Activity: Write out all the lines again, switching "woman with eyeglasses" to "woman wearing glasses" each time it occurs and leaving the rest unchanged. Omit the pictures.

Saved data entries:

::::

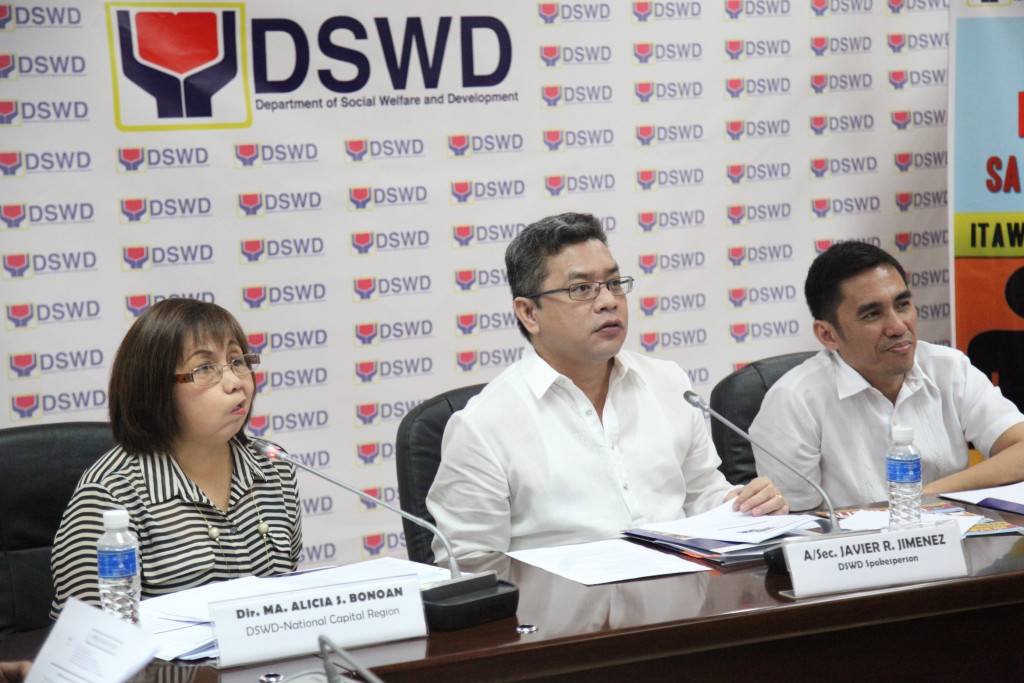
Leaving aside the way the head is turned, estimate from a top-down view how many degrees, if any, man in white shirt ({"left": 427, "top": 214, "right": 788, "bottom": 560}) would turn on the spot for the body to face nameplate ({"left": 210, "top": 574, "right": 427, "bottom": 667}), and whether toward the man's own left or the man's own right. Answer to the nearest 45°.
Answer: approximately 45° to the man's own right

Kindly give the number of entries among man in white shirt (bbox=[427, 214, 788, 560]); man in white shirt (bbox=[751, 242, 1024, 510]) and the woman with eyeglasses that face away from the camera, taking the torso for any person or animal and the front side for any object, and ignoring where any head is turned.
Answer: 0

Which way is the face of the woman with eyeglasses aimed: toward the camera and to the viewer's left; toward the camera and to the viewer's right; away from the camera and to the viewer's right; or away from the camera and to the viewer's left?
toward the camera and to the viewer's right

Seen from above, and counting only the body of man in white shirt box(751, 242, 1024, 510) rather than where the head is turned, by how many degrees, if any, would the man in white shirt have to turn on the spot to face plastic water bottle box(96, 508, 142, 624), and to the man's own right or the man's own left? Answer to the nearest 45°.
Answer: approximately 90° to the man's own right

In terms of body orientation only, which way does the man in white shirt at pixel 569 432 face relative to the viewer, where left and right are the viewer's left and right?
facing the viewer and to the right of the viewer

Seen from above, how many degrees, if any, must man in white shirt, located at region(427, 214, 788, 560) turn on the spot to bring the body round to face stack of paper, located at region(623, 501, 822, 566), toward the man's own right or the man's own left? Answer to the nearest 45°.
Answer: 0° — they already face it

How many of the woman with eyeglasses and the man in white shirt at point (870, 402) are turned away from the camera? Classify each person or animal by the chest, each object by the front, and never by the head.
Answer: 0

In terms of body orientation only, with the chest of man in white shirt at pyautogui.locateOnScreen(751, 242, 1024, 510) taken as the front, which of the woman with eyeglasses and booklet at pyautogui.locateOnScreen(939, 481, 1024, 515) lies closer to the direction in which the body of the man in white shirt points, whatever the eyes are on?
the booklet

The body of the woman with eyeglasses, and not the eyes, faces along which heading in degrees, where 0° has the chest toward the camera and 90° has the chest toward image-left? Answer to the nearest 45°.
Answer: approximately 315°

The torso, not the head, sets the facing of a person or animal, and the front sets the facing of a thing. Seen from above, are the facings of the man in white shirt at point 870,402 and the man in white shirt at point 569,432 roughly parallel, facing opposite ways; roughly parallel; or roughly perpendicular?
roughly parallel

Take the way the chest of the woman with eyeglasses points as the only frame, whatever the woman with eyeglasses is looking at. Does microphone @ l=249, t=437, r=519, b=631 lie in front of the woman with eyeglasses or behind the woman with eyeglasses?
in front

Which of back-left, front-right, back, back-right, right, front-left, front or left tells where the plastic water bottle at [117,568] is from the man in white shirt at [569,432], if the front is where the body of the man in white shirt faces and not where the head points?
right

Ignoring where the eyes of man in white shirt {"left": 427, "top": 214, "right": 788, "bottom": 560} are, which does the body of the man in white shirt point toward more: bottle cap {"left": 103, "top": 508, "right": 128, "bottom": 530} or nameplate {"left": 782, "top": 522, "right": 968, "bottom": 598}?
the nameplate

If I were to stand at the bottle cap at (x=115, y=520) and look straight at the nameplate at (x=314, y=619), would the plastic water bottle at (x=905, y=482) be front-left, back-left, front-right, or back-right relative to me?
front-left

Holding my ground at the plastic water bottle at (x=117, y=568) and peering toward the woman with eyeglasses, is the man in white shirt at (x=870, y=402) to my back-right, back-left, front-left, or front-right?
front-right
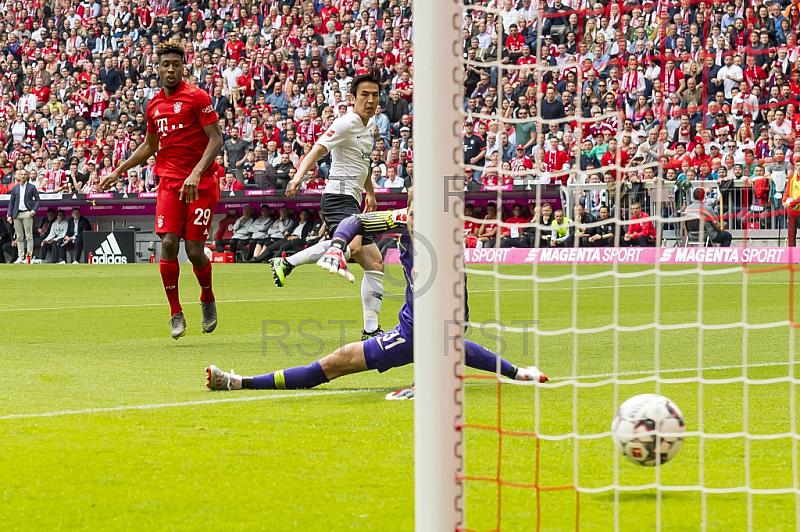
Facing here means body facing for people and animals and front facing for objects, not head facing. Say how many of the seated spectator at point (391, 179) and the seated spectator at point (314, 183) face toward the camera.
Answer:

::::

Your solution:
Leaving aside the way the head is turned, estimate from a top-down view how many degrees, if any, man in white shirt ({"left": 427, "top": 214, "right": 788, "bottom": 560}) would turn on the spot for the body to face nameplate ({"left": 210, "top": 574, "right": 427, "bottom": 667}), and whether toward the man's own left or the man's own right. Answer to the nearest 45°.
Answer: approximately 45° to the man's own right

Kindly give the number of entries among man in white shirt (bbox=[427, 214, 788, 560]); man in white shirt (bbox=[751, 242, 1024, 510]) and the woman wearing glasses that face away from the camera, taking the torso for any person or animal and the front side for any object, and ignoring where any head is turned.
Answer: 0

Which way is the face of the woman wearing glasses aimed: toward the camera and to the viewer's left; toward the camera and to the viewer's right; away from the camera and to the viewer's right; or away from the camera and to the viewer's left?
toward the camera and to the viewer's right

Seen from above, and counting only the body of man in white shirt box(751, 242, 1024, 510) rather than where the head is turned, by how many degrees, if any, would the man in white shirt have to turn on the spot to face plastic water bottle box(96, 508, 142, 624), and to the man's own right or the man's own left? Answer to the nearest 45°.
Answer: approximately 90° to the man's own right

In terms of body orientation only, which way does the man in white shirt at pixel 569 432 face relative to the viewer, where left and right are the viewer's left and right?
facing the viewer and to the right of the viewer

Seen from above, how many degrees, if any, must man in white shirt, located at region(427, 214, 788, 560) turn on the spot to bring the body round to face stack of paper, located at region(623, 501, 822, 566), toward the man's own right or the man's own left? Answer to the nearest 45°.
Answer: 0° — they already face it

How many of the woman wearing glasses and the man in white shirt at point (870, 402) are turned away from the camera? Classify each person or animal by the chest, each object by the front, and never by the head.
Answer: 0

In terms of body orientation only, with the chest of man in white shirt at pyautogui.locateOnScreen(751, 242, 1024, 510) taken as the front, which of the woman wearing glasses and booklet at pyautogui.locateOnScreen(939, 481, 1024, 515) lies closer to the direction in which the body of the man in white shirt points, whatever the eyes are on?
the booklet

The body of the woman wearing glasses, and not the eyes, faces along which heading in degrees, where 0° has the chest toward the camera and 90° has the chest toward image-left? Answer to the nearest 45°.
Answer: approximately 315°

The torso, not the head, sets the facing of a person or animal, and the front sets the facing of a thing. Seen from above, are the facings of the man in white shirt at point 870,402 and the man in white shirt at point 569,432 roughly parallel, facing opposite ways; roughly parallel; or roughly perpendicular?
roughly parallel

Take the way the chest of the woman wearing glasses points as the only frame, whatever the woman wearing glasses is looking at. Does microphone @ l=249, t=437, r=519, b=631 lie in front of the woman wearing glasses or behind the woman wearing glasses?
in front

Which of back-left, front-right, back, back-right, right, front-left, front or left tells where the plastic water bottle at [117,568] is from the man in white shirt at [569,432], if the front is where the body of the man in white shirt faces and not where the head points?
right

Ignoring where the eyes of man in white shirt {"left": 427, "top": 214, "right": 788, "bottom": 560} are, which does the body of the man in white shirt point toward more: bottle cap {"left": 103, "top": 508, "right": 128, "bottom": 530} or nameplate {"left": 782, "top": 522, "right": 968, "bottom": 598}?
the nameplate

If I were to stand at the bottle cap at (x=115, y=520) and look straight at the nameplate at (x=314, y=619), would the plastic water bottle at (x=905, y=482) be front-left, back-left, front-right, or back-right relative to me?
front-left

Holding my ground at the plastic water bottle at (x=117, y=568) and peering toward the woman wearing glasses, is the man in white shirt at (x=870, y=402) to my back-right, back-left, front-left, or front-right?
front-right
Facing here means body facing for people and animals and front facing for objects, not head facing. Say how many of the seated spectator at point (391, 179) and the seated spectator at point (314, 183) face toward the camera.
Answer:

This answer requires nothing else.